Blog Post - Frank Kochenash , Oct 7 2019

Amazon's private label ambitions

Amazon's private label ambitions

There was some hand-wringing over Amazon's private label actions last week. With the launch of a new shoe under its 206 Collective brand, Amazon launched a shoe that looks very similar to Allbirds. But retailers launching private label brands is nothing new. In fact, Amazon itself pointed out earlier this year that private label products account for less than 1% of its sales, while also highlighting that other retailers may realise 25% or more of their sales from private labels.

Indeed, in the excellent book Retail Disruptors, the authors point out that in the CPG category, private labels account for 21% of total sales in the US and 37% of total sales in Europe. Further, this book goes into great detail describing how the strategies of Aldi and Lidl (among others) are upending grocery retail by offering assortment that is more limited and highly dominated by private label store brands.

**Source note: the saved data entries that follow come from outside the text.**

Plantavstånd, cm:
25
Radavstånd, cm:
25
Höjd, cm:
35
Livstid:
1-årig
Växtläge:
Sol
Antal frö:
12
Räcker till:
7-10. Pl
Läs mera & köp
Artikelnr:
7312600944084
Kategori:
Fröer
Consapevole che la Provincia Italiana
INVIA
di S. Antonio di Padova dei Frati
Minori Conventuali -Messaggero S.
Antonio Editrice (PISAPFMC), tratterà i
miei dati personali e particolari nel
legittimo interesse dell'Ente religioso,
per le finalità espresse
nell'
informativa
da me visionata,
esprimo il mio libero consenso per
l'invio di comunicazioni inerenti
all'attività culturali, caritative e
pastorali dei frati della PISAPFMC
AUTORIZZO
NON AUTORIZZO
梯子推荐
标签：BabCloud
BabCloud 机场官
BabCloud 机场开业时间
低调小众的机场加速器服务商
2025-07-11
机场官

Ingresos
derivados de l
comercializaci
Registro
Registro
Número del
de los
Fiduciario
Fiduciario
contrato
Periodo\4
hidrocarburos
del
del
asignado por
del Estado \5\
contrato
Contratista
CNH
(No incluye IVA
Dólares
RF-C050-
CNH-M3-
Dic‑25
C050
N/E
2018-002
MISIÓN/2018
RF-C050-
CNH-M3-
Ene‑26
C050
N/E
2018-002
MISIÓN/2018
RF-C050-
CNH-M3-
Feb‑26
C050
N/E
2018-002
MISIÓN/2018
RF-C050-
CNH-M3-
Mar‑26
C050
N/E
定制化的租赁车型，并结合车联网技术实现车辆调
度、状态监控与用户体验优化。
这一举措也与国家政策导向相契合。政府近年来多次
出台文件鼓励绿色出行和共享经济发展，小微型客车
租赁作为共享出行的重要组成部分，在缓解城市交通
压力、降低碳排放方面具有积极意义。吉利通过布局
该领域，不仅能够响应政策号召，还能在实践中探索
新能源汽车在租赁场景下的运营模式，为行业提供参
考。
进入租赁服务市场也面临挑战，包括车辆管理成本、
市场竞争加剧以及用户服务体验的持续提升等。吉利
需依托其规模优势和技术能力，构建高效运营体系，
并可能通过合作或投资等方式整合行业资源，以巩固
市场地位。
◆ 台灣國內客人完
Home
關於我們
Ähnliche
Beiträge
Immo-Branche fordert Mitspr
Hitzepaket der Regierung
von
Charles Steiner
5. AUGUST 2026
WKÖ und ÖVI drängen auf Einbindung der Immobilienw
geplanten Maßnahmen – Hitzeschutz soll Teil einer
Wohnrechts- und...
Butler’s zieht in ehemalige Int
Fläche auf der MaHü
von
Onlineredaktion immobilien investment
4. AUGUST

So, if private labelling is a well-known strategy with a long history, why do Amazon's actions attract such attention, especially when it's only 1% of their sales? I think there are 3 basic reasons:

First, scale historically was on the side of brands, not retailers. brands used the scale of mass communications (i.e. TV and print) to build nationally-known brands while retailers were comparatively fragmented. Each retailer could develop its store brands but only a rare few could challenge the national brands. The fragmentation of media consumption behaviours and the personalisation of media (e.g. Facebook and Instagram feeds) make it more difficult and expensive to build and sustain national brands.

Second, the physical shelf was always an opportunity for national brands. Even when faced with private label competitors, the mental availability built by national advertising could reliably nudge many consumers toward the national brand. However, the highly personalised listings and recommendations of Amazon and its comparatively limited "shelf space" (i.e. the size of a mobile phone screen or no shelf at all when interacting with Alexa) erode the value of advertising-built mental availability. Basically, Amazon is using scale of a different sort to its advantage.

And thirdly, Amazon represents a different kind of brand. Amazon seems a sort of everyman's Costco, combining trust and perceived quality with mass scale, convenience and value.

Now, these are only 3 suggestions that may explain the outsized attention on Amazon's private label aspirations. I am not saying Amazon will succeed because of these three. They succeed in some categories and not in others (and their record is far from perfect). But we should keep in mind that Amazon (and following in its steps, eCommerce brands more generally) only needs to take a few percentage points of market share to create serious damage on manufacturer brand P&Ls.

But if my logic has some truth to it, then at least one key implication for brands is that they need to consider different approaches to building brands (and creating new ones) that can thrive in an environment where media consumption is more fragmented, but distribution is more consolidated through large at scale eCommerce platforms like Amazon.